> [Data shown]
* START *
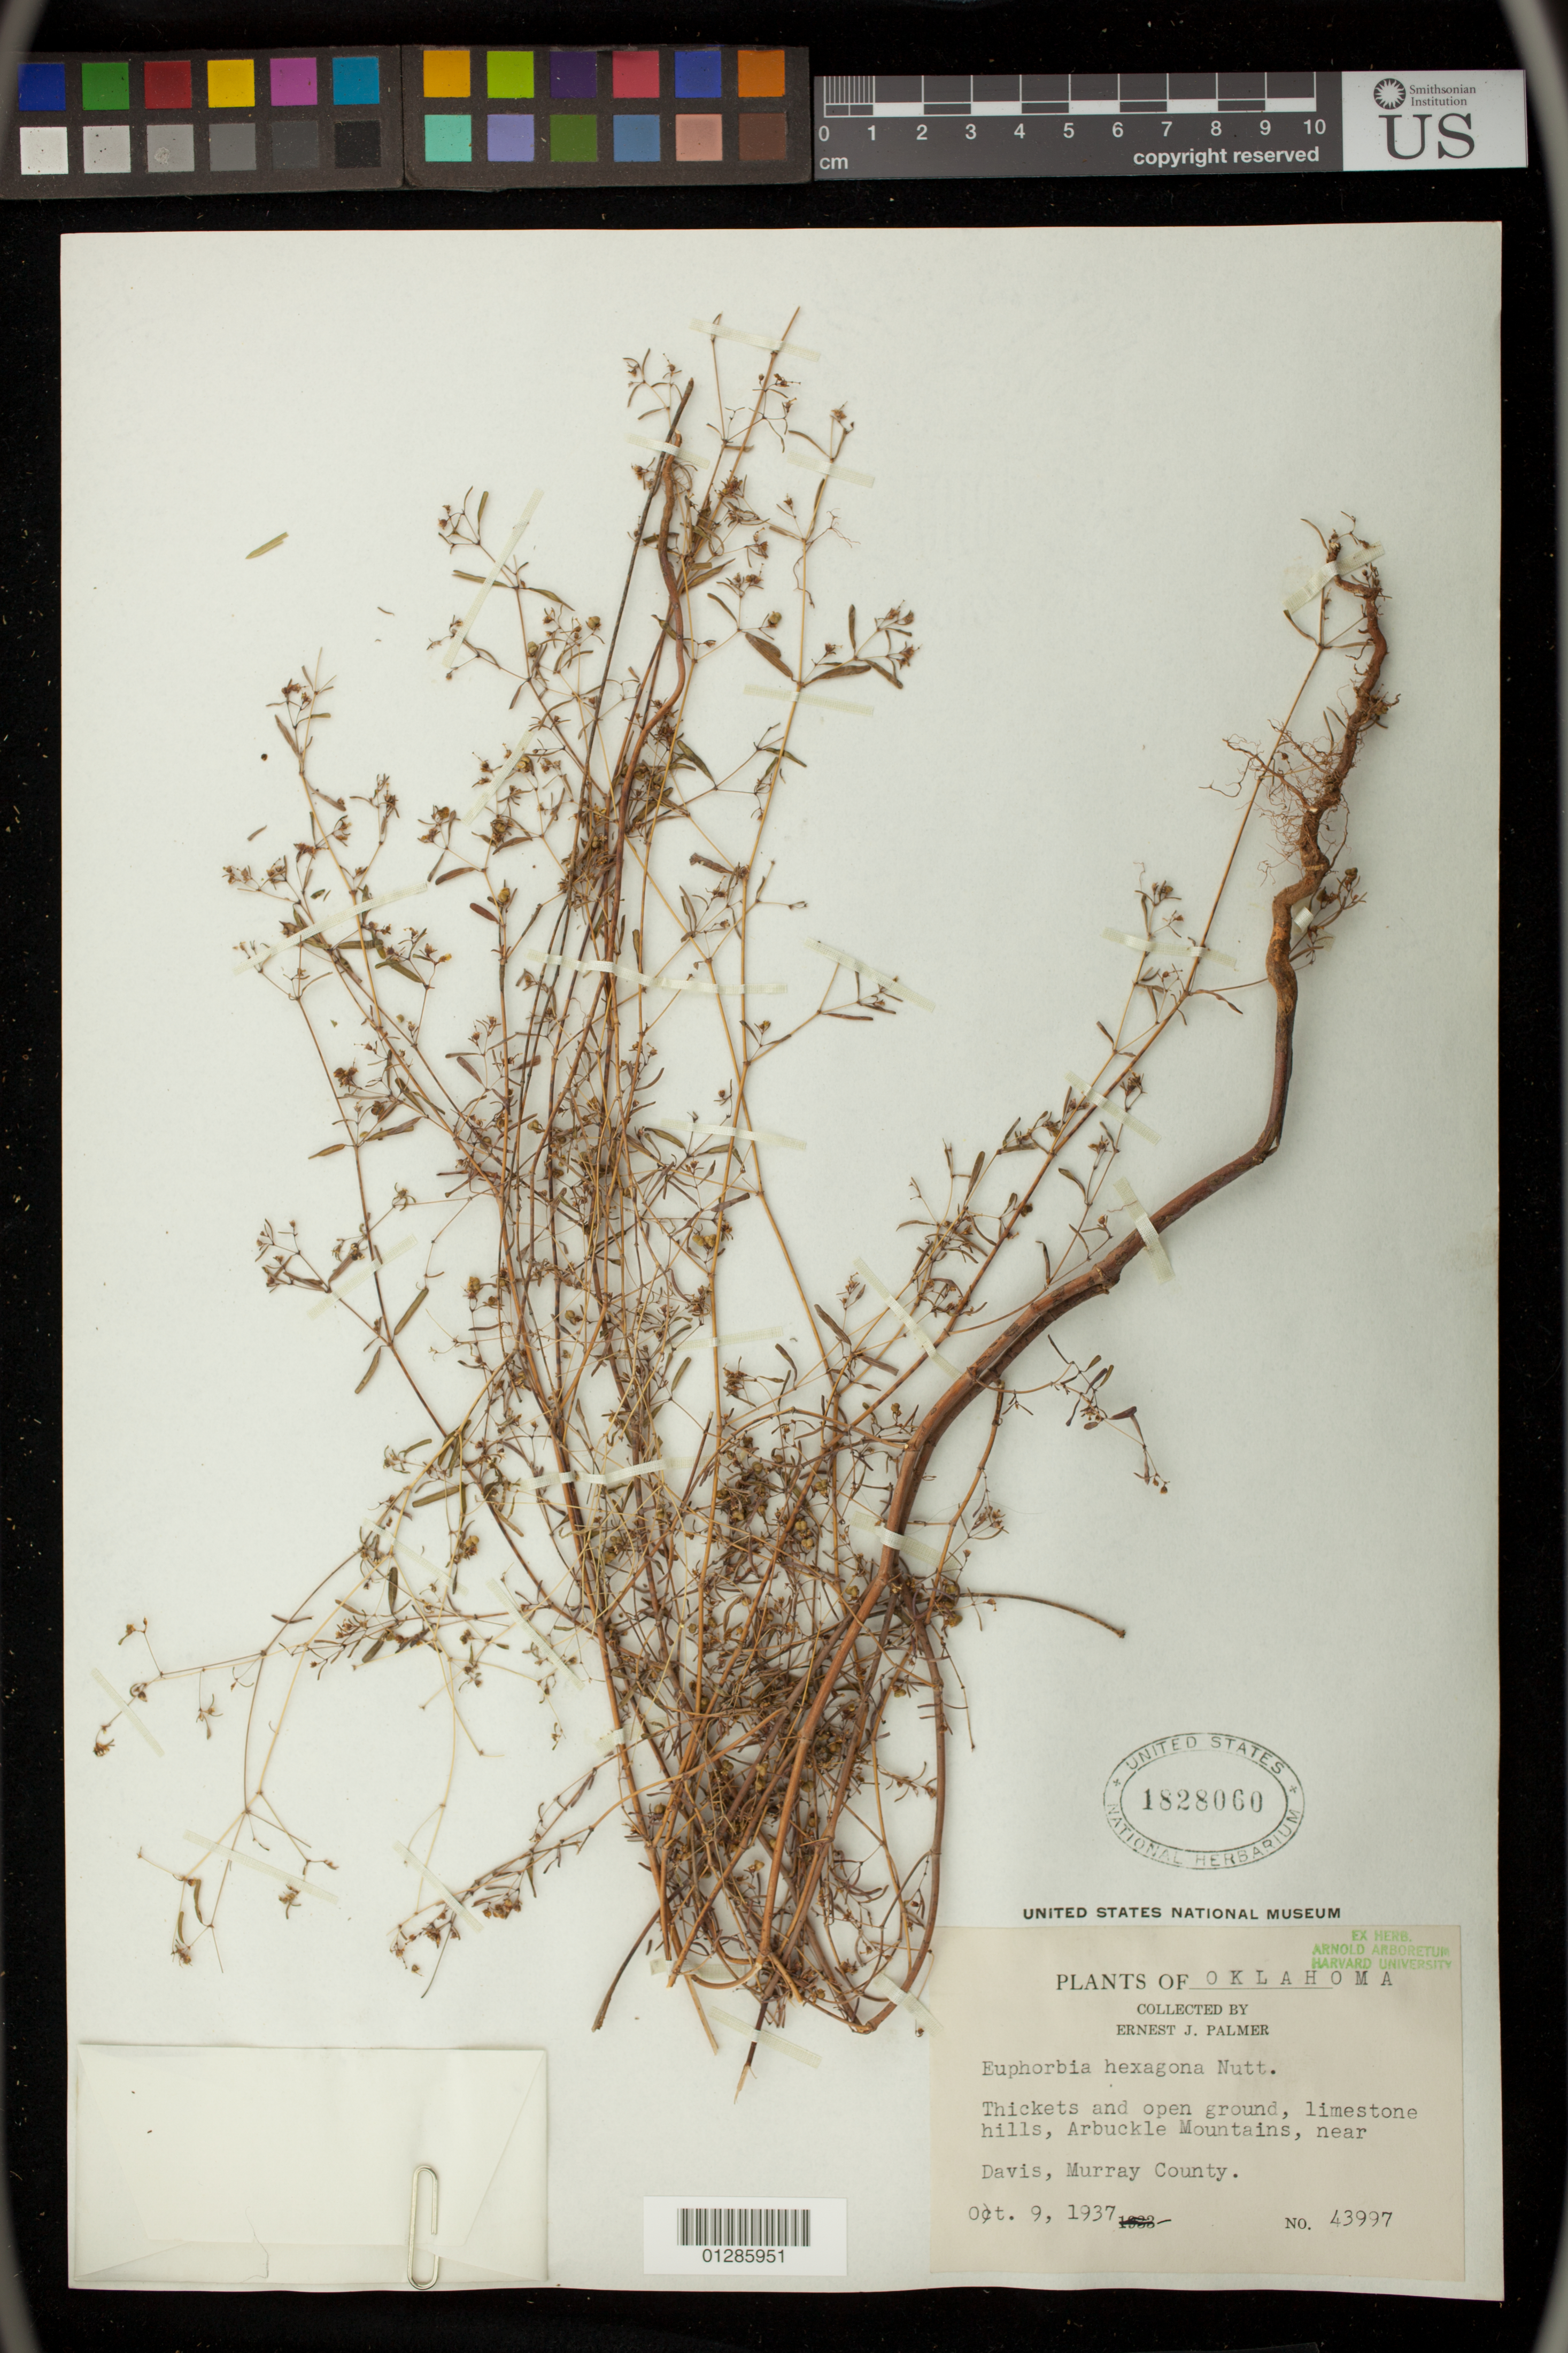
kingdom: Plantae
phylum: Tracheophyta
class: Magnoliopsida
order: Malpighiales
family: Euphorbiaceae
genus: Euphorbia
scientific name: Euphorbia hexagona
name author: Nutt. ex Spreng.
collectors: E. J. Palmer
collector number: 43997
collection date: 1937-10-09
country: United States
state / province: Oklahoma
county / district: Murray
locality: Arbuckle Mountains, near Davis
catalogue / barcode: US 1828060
* END *
* START *
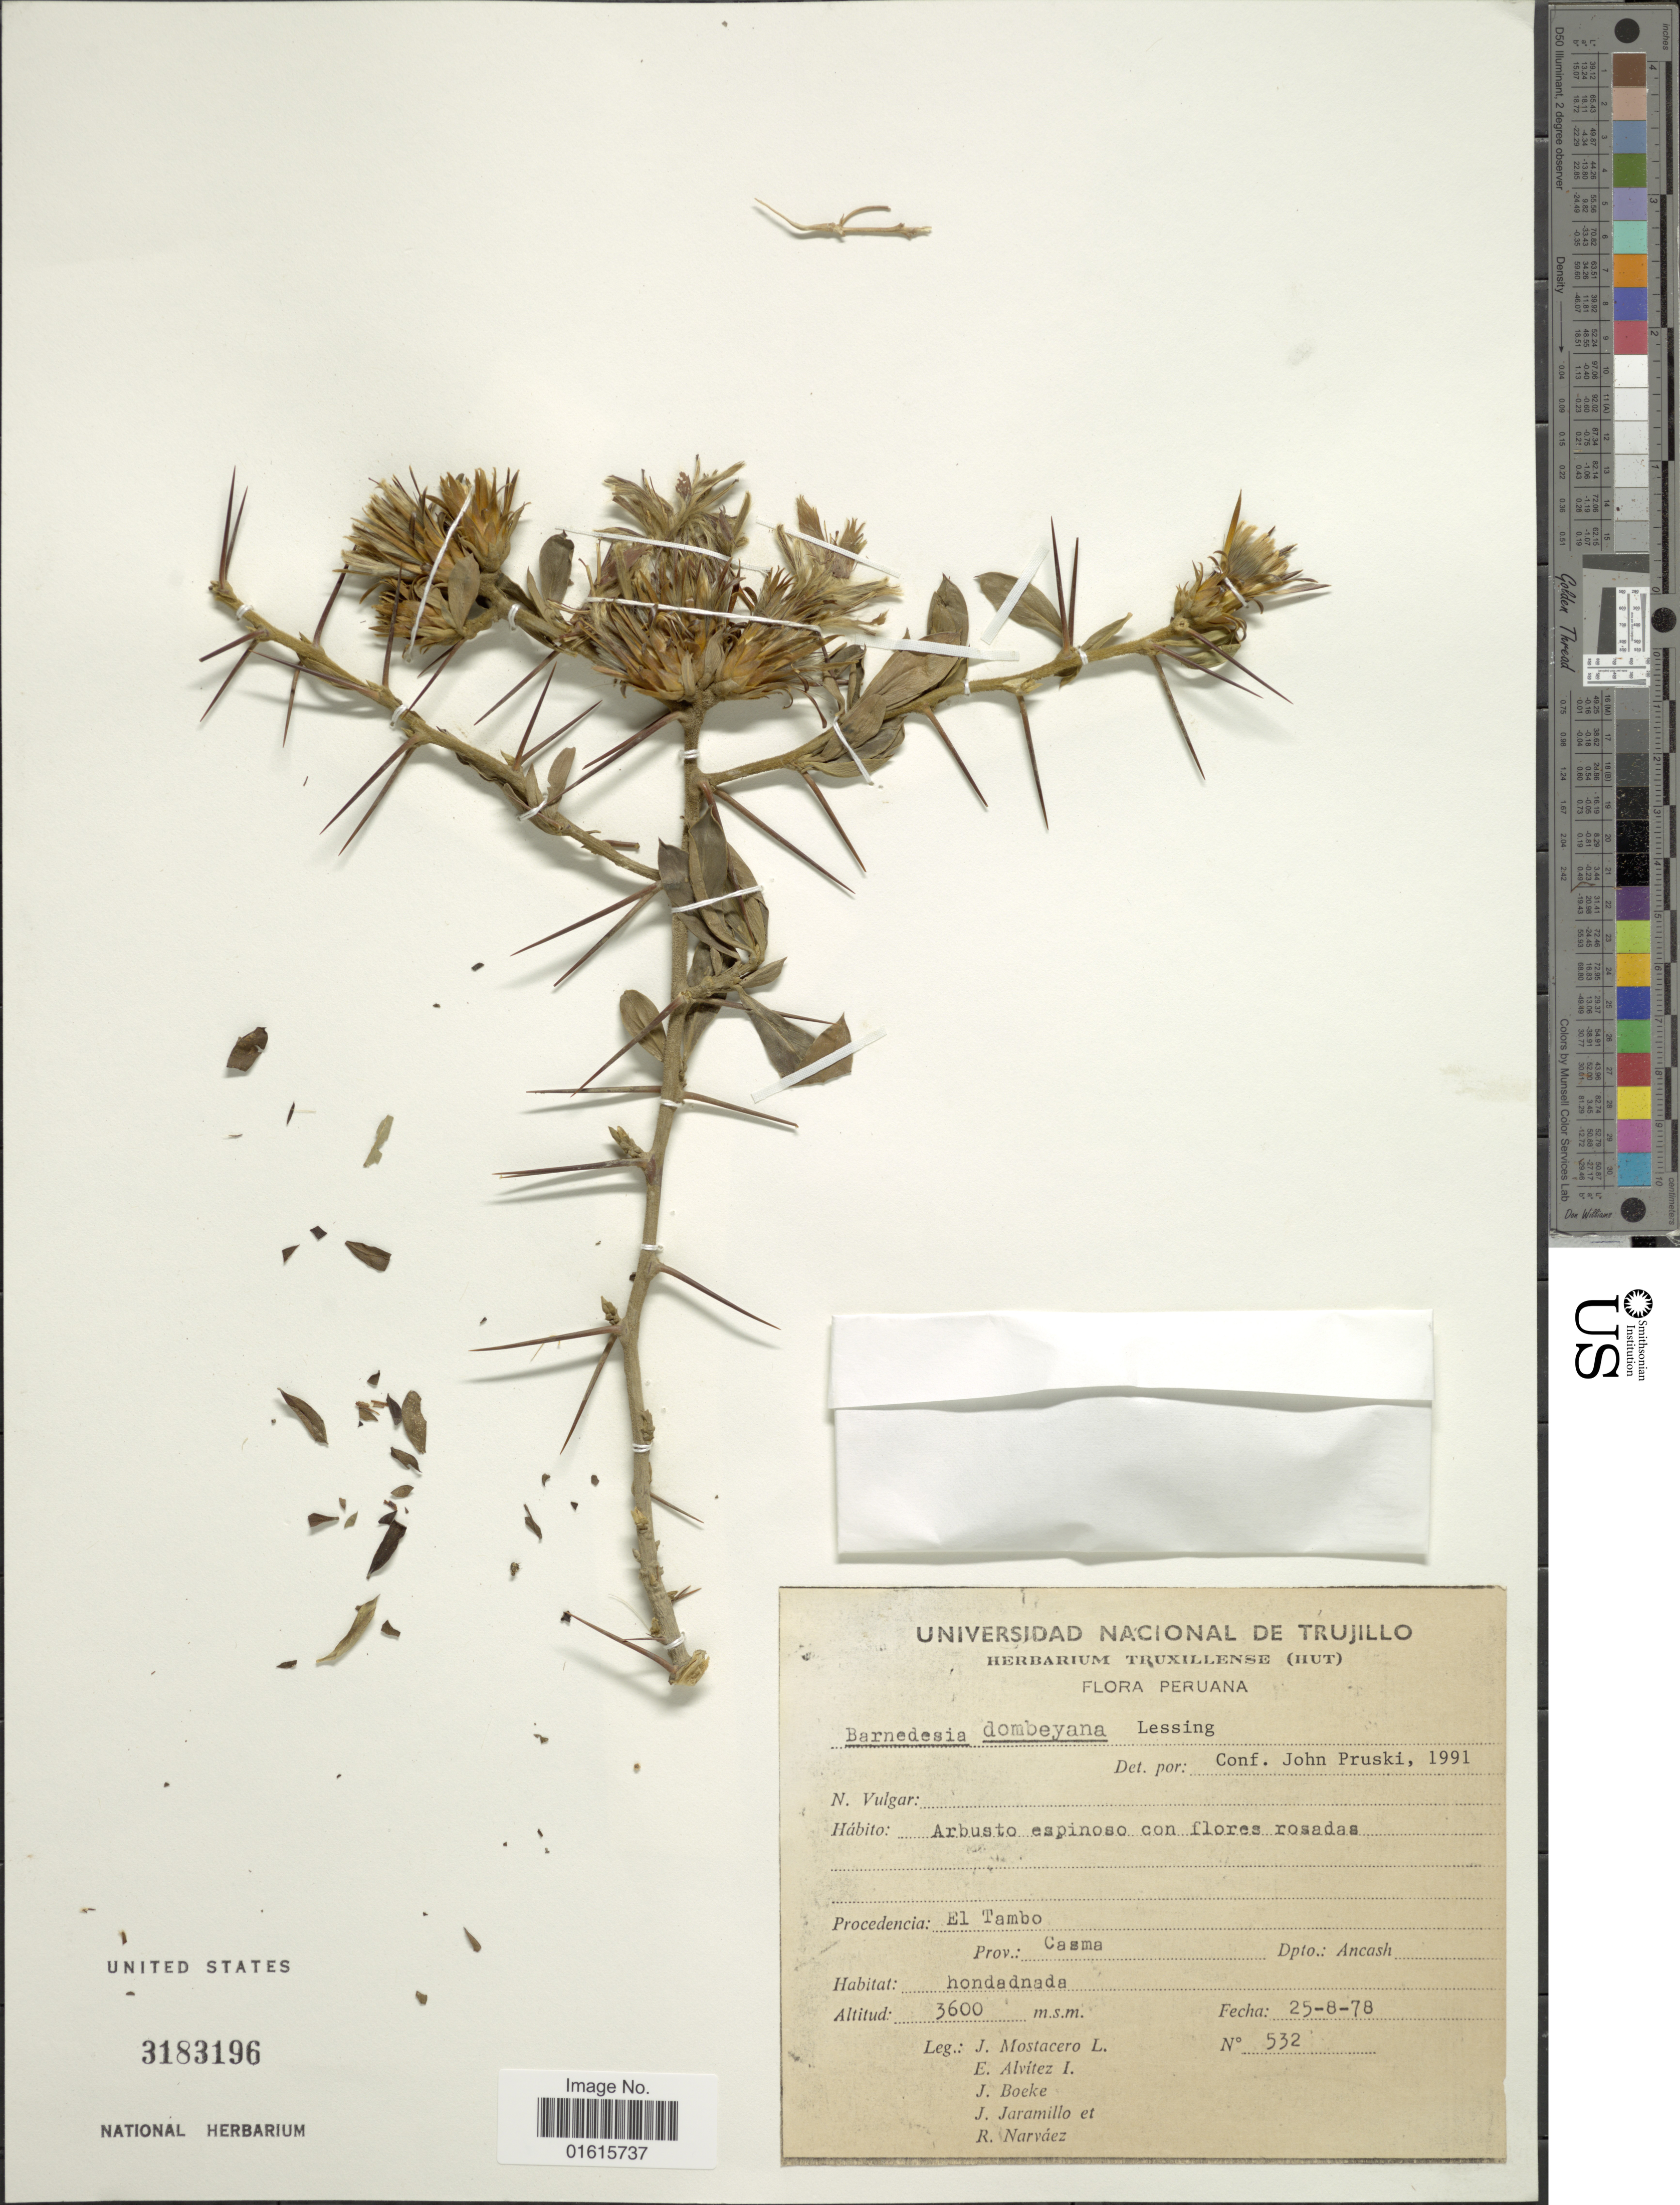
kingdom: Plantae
* END *
> [What the task asks] Rewrite the rows beginning at the line that has "country: United States" and stopping after the line that has "locality: Arbuckle Mountains, near Davis", changing "locality" to "place" and keeping all else the same.

> [Answer to this task]
country: United States
state / province: Oklahoma
county / district: Murray
place: Arbuckle Mountains, near Davis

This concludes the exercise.